The next thrilling episode of "KDE version in Lenny: KDE 3.5.9 vs KDE 4.1"

Matthew Rosewarne mrosewarne at inoutbox.com
Mon Jun 9 23:06:38 UTC 2008


{Backstory: I've been away from every sort of hacking for a few months now, 
but very soon will be able to devote some real time again.  Meanwhile, I've 
tried (not always successfully) to keep quiet about concerns I wasn't 
actually helping to solve.}

While there are valid concerns with matters of missing features or 
obsolescence, I see the two greatest issues in this decision being 
maintainability and (wo)manpower.  While there are certainly other reasons to 
release with 4.1, those are the two issues I see as being critical, since 
they ultimately decide the viability of having KDE in Debian.

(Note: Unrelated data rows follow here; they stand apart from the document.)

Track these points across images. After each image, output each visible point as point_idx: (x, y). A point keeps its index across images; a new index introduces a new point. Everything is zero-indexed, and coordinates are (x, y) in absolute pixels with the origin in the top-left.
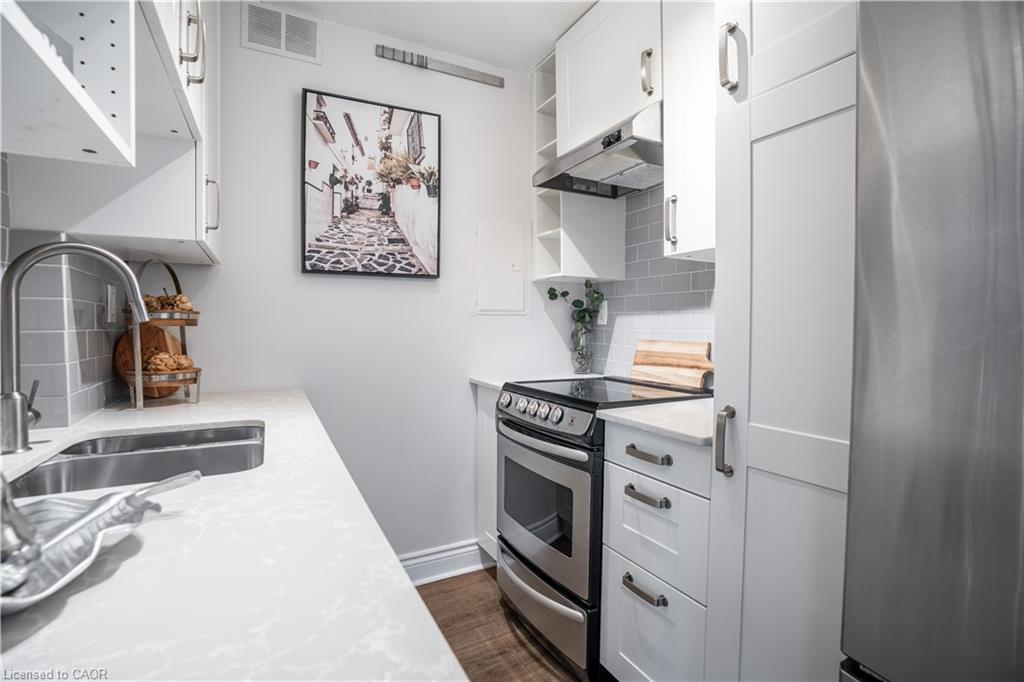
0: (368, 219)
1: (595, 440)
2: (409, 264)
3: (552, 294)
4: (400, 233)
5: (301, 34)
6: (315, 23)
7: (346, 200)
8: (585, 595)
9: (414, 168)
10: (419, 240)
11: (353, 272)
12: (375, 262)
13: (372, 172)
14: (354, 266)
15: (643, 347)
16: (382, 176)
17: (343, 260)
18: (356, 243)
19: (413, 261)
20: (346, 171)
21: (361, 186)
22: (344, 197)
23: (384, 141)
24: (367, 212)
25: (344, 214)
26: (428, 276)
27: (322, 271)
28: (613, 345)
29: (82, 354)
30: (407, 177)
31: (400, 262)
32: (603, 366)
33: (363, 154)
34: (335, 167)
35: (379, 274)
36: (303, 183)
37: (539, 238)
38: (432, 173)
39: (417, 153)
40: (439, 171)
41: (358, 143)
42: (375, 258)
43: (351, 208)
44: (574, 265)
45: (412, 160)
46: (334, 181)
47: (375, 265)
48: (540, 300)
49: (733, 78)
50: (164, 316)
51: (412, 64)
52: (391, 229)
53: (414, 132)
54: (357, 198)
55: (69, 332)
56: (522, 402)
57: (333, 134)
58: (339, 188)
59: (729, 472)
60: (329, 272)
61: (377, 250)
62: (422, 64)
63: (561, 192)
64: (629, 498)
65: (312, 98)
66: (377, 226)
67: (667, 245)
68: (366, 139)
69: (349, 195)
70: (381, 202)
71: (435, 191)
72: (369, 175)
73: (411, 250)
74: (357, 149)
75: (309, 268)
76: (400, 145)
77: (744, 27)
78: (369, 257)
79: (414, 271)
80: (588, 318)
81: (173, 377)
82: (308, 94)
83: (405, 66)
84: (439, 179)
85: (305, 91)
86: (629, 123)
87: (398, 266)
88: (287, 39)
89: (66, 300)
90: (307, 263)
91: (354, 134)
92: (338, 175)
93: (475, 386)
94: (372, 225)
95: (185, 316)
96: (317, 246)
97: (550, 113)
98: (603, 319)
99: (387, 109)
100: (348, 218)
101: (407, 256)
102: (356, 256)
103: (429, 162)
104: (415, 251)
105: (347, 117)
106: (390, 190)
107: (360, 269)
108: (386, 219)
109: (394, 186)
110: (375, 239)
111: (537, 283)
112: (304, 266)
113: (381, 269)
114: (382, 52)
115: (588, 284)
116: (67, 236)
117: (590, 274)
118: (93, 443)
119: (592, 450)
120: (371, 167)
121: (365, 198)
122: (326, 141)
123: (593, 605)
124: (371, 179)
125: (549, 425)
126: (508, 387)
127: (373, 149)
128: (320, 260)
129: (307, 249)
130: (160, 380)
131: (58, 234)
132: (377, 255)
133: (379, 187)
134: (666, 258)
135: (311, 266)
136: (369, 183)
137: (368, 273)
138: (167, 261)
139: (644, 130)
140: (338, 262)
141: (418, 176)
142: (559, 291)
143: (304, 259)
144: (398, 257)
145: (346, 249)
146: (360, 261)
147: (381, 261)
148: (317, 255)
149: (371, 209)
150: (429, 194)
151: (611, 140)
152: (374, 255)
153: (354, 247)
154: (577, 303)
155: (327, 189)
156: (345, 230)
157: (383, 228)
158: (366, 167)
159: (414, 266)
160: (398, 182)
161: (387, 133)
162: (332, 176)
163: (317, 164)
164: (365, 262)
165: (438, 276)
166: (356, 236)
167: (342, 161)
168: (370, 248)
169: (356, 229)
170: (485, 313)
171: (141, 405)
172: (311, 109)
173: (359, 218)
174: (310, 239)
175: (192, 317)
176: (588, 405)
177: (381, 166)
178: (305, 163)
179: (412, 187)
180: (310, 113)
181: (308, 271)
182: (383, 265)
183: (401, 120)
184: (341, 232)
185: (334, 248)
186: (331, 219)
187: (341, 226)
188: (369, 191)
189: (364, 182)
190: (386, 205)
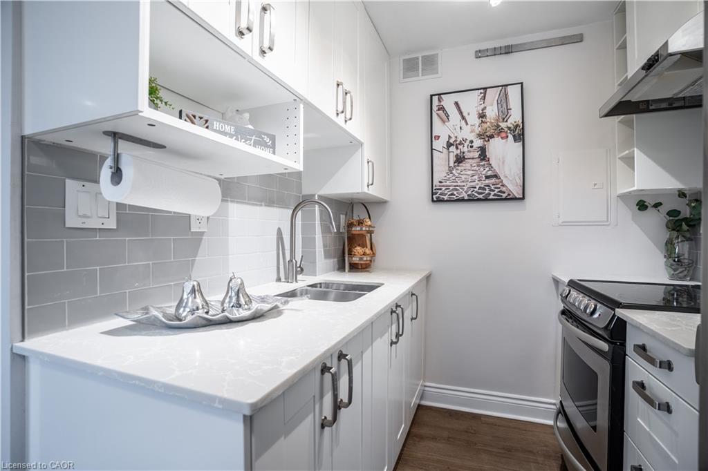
0: (471, 165)
2: (500, 192)
3: (642, 206)
4: (494, 171)
5: (430, 63)
6: (437, 54)
7: (457, 155)
9: (503, 125)
10: (507, 173)
11: (462, 200)
12: (476, 192)
13: (473, 134)
14: (462, 196)
16: (480, 136)
17: (455, 193)
18: (463, 182)
19: (504, 189)
20: (456, 137)
21: (466, 145)
22: (455, 154)
23: (481, 112)
24: (470, 161)
25: (456, 164)
26: (515, 199)
27: (443, 201)
30: (499, 132)
31: (494, 191)
33: (467, 124)
34: (450, 137)
35: (479, 200)
36: (432, 149)
37: (619, 158)
38: (517, 126)
39: (505, 114)
40: (523, 122)
41: (463, 118)
42: (476, 190)
43: (460, 160)
45: (501, 120)
46: (449, 145)
47: (476, 194)
48: (626, 214)
50: (358, 228)
51: (502, 53)
52: (487, 169)
53: (504, 99)
54: (464, 153)
55: (318, 237)
57: (448, 117)
58: (452, 149)
60: (447, 201)
61: (478, 184)
62: (508, 50)
63: (634, 115)
65: (435, 99)
66: (477, 169)
68: (469, 114)
69: (459, 151)
70: (479, 153)
71: (520, 136)
72: (471, 137)
73: (502, 182)
74: (463, 122)
75: (435, 199)
76: (492, 112)
78: (472, 189)
79: (504, 196)
80: (685, 227)
81: (361, 259)
82: (433, 97)
83: (496, 57)
84: (523, 128)
85: (432, 96)
86: (664, 46)
87: (493, 193)
88: (423, 70)
90: (434, 196)
91: (461, 113)
92: (451, 141)
94: (474, 168)
95: (367, 229)
96: (440, 186)
99: (482, 91)
100: (458, 166)
101: (499, 186)
102: (463, 189)
103: (515, 117)
104: (505, 182)
105: (457, 104)
106: (486, 143)
107: (466, 198)
108: (483, 163)
109: (489, 140)
110: (476, 177)
111: (623, 197)
112: (433, 198)
113: (481, 196)
114: (480, 54)
115: (682, 194)
116: (319, 196)
117: (672, 184)
118: (320, 284)
119: (615, 343)
120: (472, 131)
121: (469, 152)
122: (444, 122)
124: (472, 139)
125: (585, 316)
126: (572, 284)
127: (473, 119)
128: (441, 194)
129: (434, 188)
130: (355, 260)
131: (314, 195)
132: (478, 187)
133: (478, 143)
135: (437, 199)
136: (472, 142)
137: (472, 200)
138: (363, 202)
139: (684, 42)
140: (452, 194)
141: (506, 129)
143: (433, 194)
144: (493, 187)
145: (457, 186)
146: (466, 192)
147: (480, 191)
148: (440, 191)
149: (473, 158)
150: (515, 141)
151: (650, 65)
152: (475, 188)
153: (463, 184)
154: (673, 213)
155: (445, 151)
156: (456, 174)
157: (482, 169)
158: (469, 133)
159: (504, 193)
160: (492, 137)
161: (483, 106)
162: (448, 142)
163: (439, 137)
164: (469, 193)
165: (523, 198)
166: (463, 177)
167: (454, 132)
168: (472, 184)
169: (463, 172)
170: (566, 224)
171: (347, 271)
172: (435, 105)
173: (466, 165)
174: (436, 182)
175: (371, 229)
176: (613, 304)
177: (479, 129)
178: (432, 138)
179: (502, 138)
180: (435, 108)
181: (435, 201)
182: (481, 193)
183: (493, 95)
184: (454, 175)
185: (450, 186)
186: (447, 168)
187: (454, 172)
188: (472, 147)
189: (468, 142)
190: (483, 154)
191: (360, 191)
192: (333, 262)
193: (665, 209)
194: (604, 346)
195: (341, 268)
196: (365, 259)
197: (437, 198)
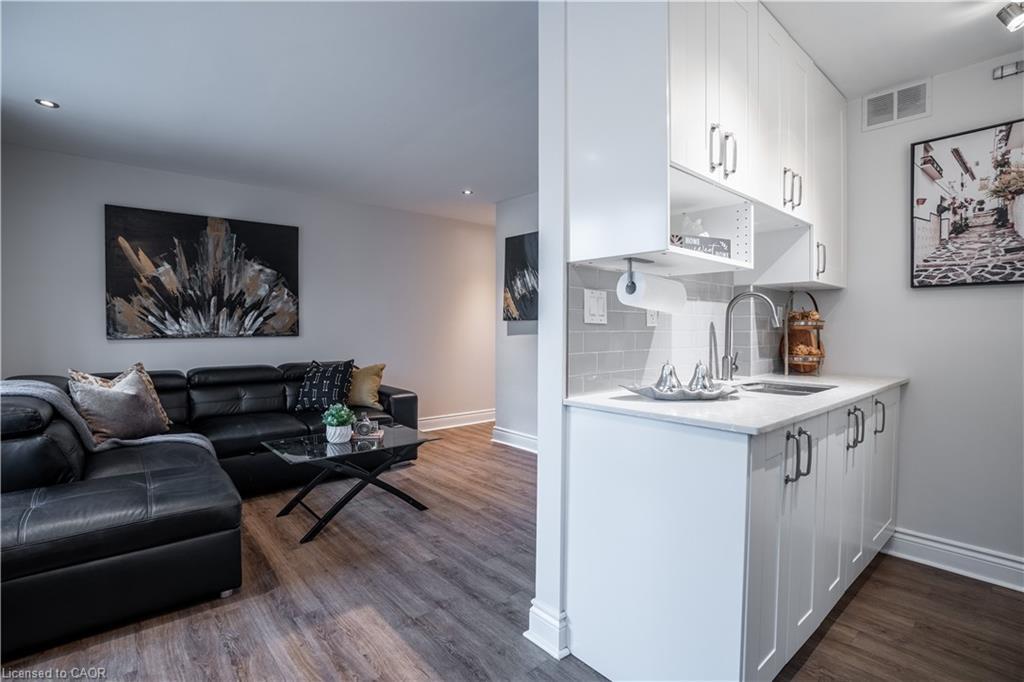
0: (980, 236)
4: (1021, 242)
5: (912, 99)
6: (925, 85)
7: (954, 223)
11: (964, 284)
12: (988, 272)
13: (984, 192)
14: (963, 278)
16: (996, 193)
17: (950, 274)
18: (965, 259)
20: (954, 198)
21: (971, 208)
22: (952, 221)
23: (999, 158)
24: (978, 229)
25: (953, 235)
27: (930, 286)
29: (759, 343)
31: (1021, 269)
33: (973, 178)
34: (943, 199)
35: (994, 283)
36: (912, 218)
41: (967, 170)
42: (986, 269)
43: (959, 229)
46: (941, 210)
47: (988, 276)
50: (803, 323)
52: (1010, 239)
54: (966, 219)
55: (753, 333)
57: (940, 171)
58: (947, 215)
60: (936, 286)
61: (990, 261)
65: (919, 148)
66: (990, 240)
68: (977, 164)
69: (958, 218)
70: (995, 217)
72: (981, 196)
74: (967, 177)
75: (916, 284)
76: (1019, 159)
78: (981, 269)
81: (805, 360)
82: (916, 147)
85: (913, 146)
88: (899, 110)
89: (753, 317)
90: (915, 281)
91: (963, 164)
92: (946, 204)
94: (982, 240)
95: (814, 324)
96: (925, 266)
99: (1003, 128)
100: (957, 238)
102: (965, 269)
105: (956, 153)
106: (1007, 202)
107: (969, 280)
108: (1002, 231)
109: (1013, 198)
110: (988, 252)
112: (912, 283)
113: (996, 278)
114: (1001, 72)
116: (754, 287)
120: (983, 188)
121: (975, 217)
122: (933, 179)
124: (983, 198)
127: (986, 170)
128: (927, 277)
129: (915, 269)
130: (798, 360)
131: (749, 286)
132: (990, 265)
133: (993, 203)
135: (920, 281)
136: (981, 203)
137: (979, 283)
140: (946, 277)
143: (913, 277)
144: (1018, 265)
145: (955, 265)
146: (969, 273)
147: (995, 270)
148: (924, 274)
152: (986, 266)
153: (965, 262)
155: (935, 219)
156: (953, 249)
157: (999, 240)
158: (977, 189)
160: (1019, 193)
161: (1003, 150)
162: (939, 206)
163: (924, 200)
164: (976, 273)
166: (965, 252)
167: (951, 191)
168: (981, 261)
169: (966, 246)
171: (787, 373)
172: (920, 158)
173: (971, 236)
174: (918, 261)
175: (819, 324)
177: (997, 183)
178: (913, 202)
180: (918, 161)
181: (916, 287)
182: (997, 274)
184: (949, 251)
185: (942, 266)
186: (938, 242)
187: (949, 246)
188: (981, 210)
189: (974, 204)
190: (1002, 218)
191: (807, 280)
192: (768, 361)
195: (779, 368)
196: (811, 359)
197: (918, 282)
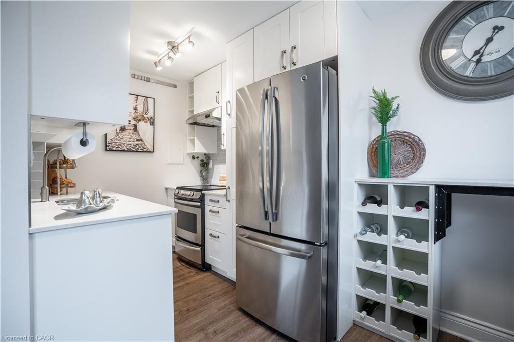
0: (129, 133)
1: (202, 199)
2: (143, 148)
3: (194, 158)
4: (140, 138)
8: (200, 243)
9: (145, 116)
10: (147, 140)
11: (124, 151)
14: (124, 149)
15: (222, 175)
16: (134, 119)
17: (120, 147)
18: (125, 141)
19: (145, 147)
23: (135, 107)
26: (150, 152)
27: (113, 151)
28: (214, 175)
30: (143, 119)
32: (211, 182)
35: (133, 151)
37: (189, 140)
38: (151, 118)
39: (146, 111)
40: (154, 117)
42: (131, 146)
44: (199, 149)
45: (144, 113)
47: (131, 148)
48: (189, 160)
49: (229, 113)
51: (144, 80)
52: (137, 136)
53: (146, 104)
56: (182, 192)
59: (229, 201)
60: (115, 151)
61: (132, 143)
62: (148, 80)
63: (195, 126)
64: (210, 213)
66: (132, 135)
67: (222, 146)
71: (152, 123)
72: (130, 118)
76: (140, 108)
77: (231, 102)
79: (145, 150)
80: (205, 166)
83: (142, 81)
84: (154, 119)
86: (212, 112)
87: (140, 149)
90: (108, 148)
93: (166, 189)
94: (130, 135)
96: (111, 142)
97: (192, 98)
98: (211, 166)
99: (136, 96)
101: (143, 145)
102: (125, 145)
103: (150, 114)
104: (145, 144)
107: (126, 150)
108: (135, 133)
110: (131, 140)
111: (188, 154)
112: (106, 149)
113: (134, 150)
114: (134, 76)
115: (205, 154)
116: (47, 144)
117: (204, 151)
119: (201, 202)
120: (130, 116)
123: (203, 245)
125: (190, 197)
126: (178, 188)
127: (131, 110)
128: (112, 147)
129: (108, 143)
131: (44, 143)
133: (133, 122)
134: (223, 150)
136: (130, 121)
137: (129, 151)
139: (215, 114)
140: (118, 147)
141: (147, 119)
142: (196, 157)
143: (106, 146)
144: (140, 146)
145: (121, 143)
146: (126, 147)
148: (111, 145)
149: (130, 130)
150: (150, 125)
151: (208, 116)
154: (202, 161)
156: (121, 137)
157: (134, 136)
160: (140, 120)
161: (136, 104)
164: (128, 147)
165: (153, 152)
166: (125, 139)
168: (130, 143)
169: (125, 136)
170: (170, 164)
171: (59, 194)
174: (109, 140)
176: (200, 190)
177: (134, 115)
179: (145, 122)
181: (108, 151)
182: (134, 148)
183: (141, 100)
185: (117, 143)
186: (116, 133)
187: (120, 135)
188: (129, 124)
190: (135, 128)
193: (200, 159)
194: (199, 204)
197: (109, 149)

By maintainability, I'm primarily referring to the lack of upstream 
maintenance of the KDE 3 branch.  For example, there are libraries used by 
KDE 3 that have changed API, but the KDE 3 code has not been updated to build 
with the newer version.  Should there be another unexpected breakage, such as 
the one caused by Flash Player, upstream will be entirely uninterested in 
resolving it.  Any bugs in KDE 3 not related to packaging will be largely 
unfixable.

The deeper issue, though, is one of developer time and effort.  By choosing to 
include KDE3 as the primary desktop in Debian, the Debian maintainers are 
effectively the new upstream.  Considering the existing scarcity of developer 
time, in addition to post-release work on KDE 4, there is simply not enough 
time for the Debian KDE team to provide the quality of maintenance that 
people expect from a Debian release.  On a related note, since there is no 
doubt whatsoever that lenny+1 will use some form of KDE 4, that work will 
have to be done regardless of what is released with lenny.  The amount of 
additional work needed to also revive KDE 3 serves as an unnecessary burden 
on an already busy team.

The packaging of KDE 4.1 is already mostly complete and has received about as 
much testing as anything in experimental is going to get.  Other 
distributions, such as Fedora, OpenSuse, and Ubuntu, have all accomplished to 
release with a KDE 4 desktop while still providing the KDE 3 applications 
that do not yet have a KDE 4 equivalent.  Considering how for we have already 
come, I see little reason why that would not be possible for Debian.